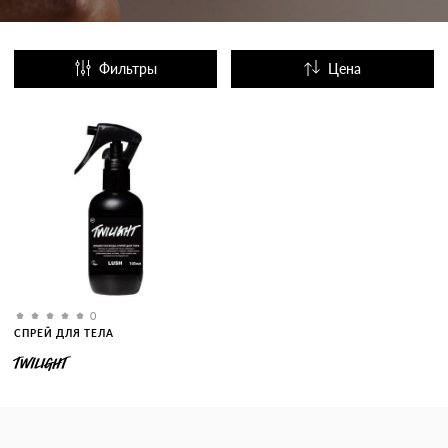
Фильтры
Цена
Название
Популярные
0
СПРЕЙ ДЛЯ ТЕЛА
TWILIGHT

▸ Prompt:
All entries above must be printed again verbatim, with images excluded.

▸ Written answer:
Фильтры
Цена
Название
Популярные
0
СПРЕЙ ДЛЯ ТЕЛА
TWILIGHT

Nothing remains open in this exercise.